Word lid van onze kaartschool en leer een paar traditionele spellen spelen
Als de avonden beginnen en het koud is, is dit het ideale moment om een pak kaarten af te stoffen en gezellig samen te zijn voor de avond. Of je nu een haai bent met groene vizieren en whisky’s of meer een kopje thee en een snelle hand rummy bent voordat je naar bed gaat, we hopen dat je het leuk vindt om enkele van onze favoriete spellen te leren.
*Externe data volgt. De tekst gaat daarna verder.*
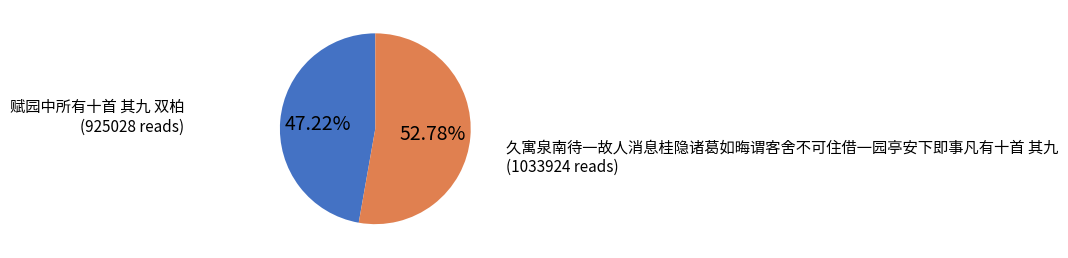

Is it true that 久寓泉南待一故人消息桂隐诸葛如晦谓客舍不可住借一园亭安下即事凡有十首 其九 is 62% of the pie?

False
Black Jack (Britse stijl) *
BASIS: 4-6 spelers; 52 kaarten. Elke speler krijgt zeven kaarten. De overgebleven kaarten worden met de beeldzijde naar beneden als stapel gelegd met de bovenste kaart omgedraaid als starter. De eerste speler legt een kaart op de starter, die in kleur of rang moet overeenkomen, of trekt een kaart uit de voorraad. De speler blijft kaarten achter elkaar leggen totdat ze niet kunnen gaan of ze leggen een actiekaart.
ACTIEKAARTEN:
Twee: de volgende speler pakt twee kaarten , tenzij ze een twee kunnen spelen en de volgende speler er vier kan laten oppakken.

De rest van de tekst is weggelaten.